Im WFG-Aufsichtsrat werde dagegen gar nicht über die Sankt Augustiner Wirtschaft diskutiert. "Das ist ein Kontrollgremium einer städtischen Gesellschaft. Da geht es nicht um Konzepte." Der WFG-Aufsichtsrat hat derzeit zwölf Sitze. Davon entfallen fünf auf die CDU, vier auf die SPD, dazu jeweils einer für FDP und Grüne sowie für einen Vertreter der Stadtverwaltung. Das ist der Erste Beigeordnete Rainer Gleß - Pattsituationen sind da immer möglich, was nun aber ausgeschlossen werden soll.

Er sei sich durchaus bewusst gewesen, dass die Kreishandwerkerschaft nicht in den Aufsichtsrat gewählt worden sei, sagte Grünen-Fraktionschef Martin Metz. "Für eine wirksame und transparente Einbindung des städtischen Wirtschaftslebens ist der Weg über ein Aufsichtsratsmitglied, das auch noch der Verschwiegenheit unterliegt, auch denkbar ungeeignet." Ein Wirtschaftsbeirat könne da viel besser vernetzen sowie offen und transparent beraten.

"Das ist sicher keine schöne Situation gewesen und im Eifer des Gefechts durchgegangen, aber auch wir halten den Wirtschaftsbeirat für sinnvoll", sagte die FDP-Fraktionsvorsitzende Stefanie Jung.

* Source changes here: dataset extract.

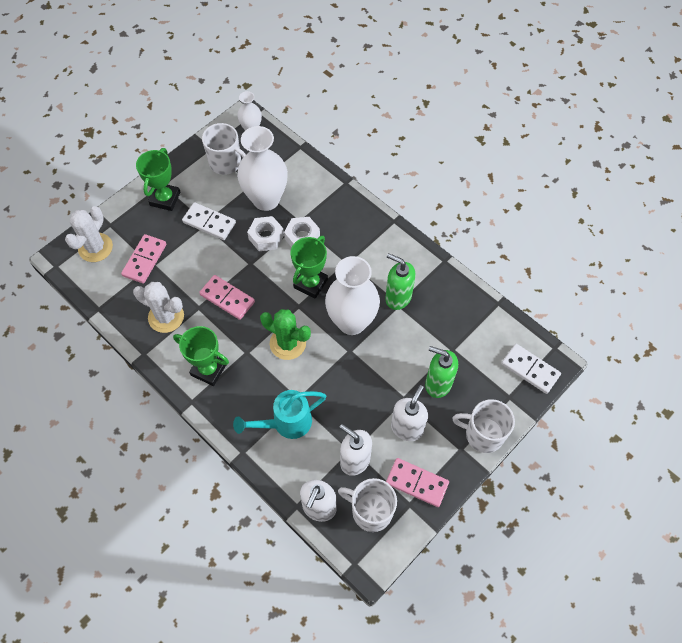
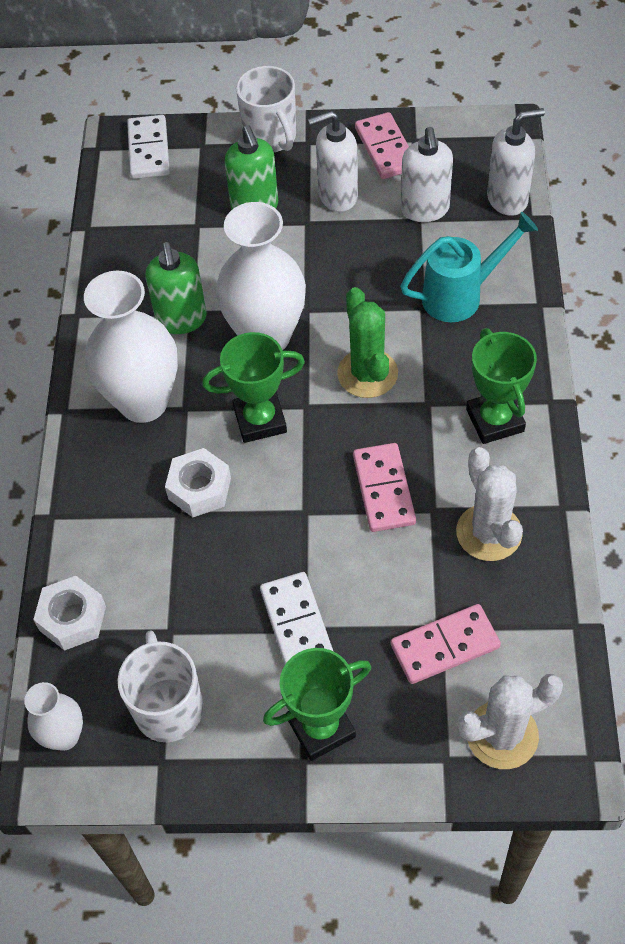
camera: 130 degrees left, 5 degrees down
(266, 199) = (181, 588): white vase -> white vase (143, 402)
(266, 237) = (244, 531): white nut -> white nut (72, 618)
(285, 423) = (461, 295): turquoise watering can -> turquoise watering can turned 45 degrees counterclockwise
(370, 511) = (458, 161): white mug -> none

Sie erhoffe sich davon ein stärkeres Hineinwirken der städtischen Wirtschaft in die WFG. Dem Aufbruch ist auch durchgegangen, dass die Kreishandwerkerschaft nicht berücksichtigt wurde. "Wir halten aber einen Wirtschaftsbeirat durchaus für sinnvoll, weil dort mehr Stimmen der Wirtschaft zum Tragen kommen", sagte Fraktionschef Wolfgang Köhler.

In der Ratssitzung am Mittwochabend (18 Uhr, Rathaus) wird die Wirtschaftsförderungsgesellschaft Thema sein.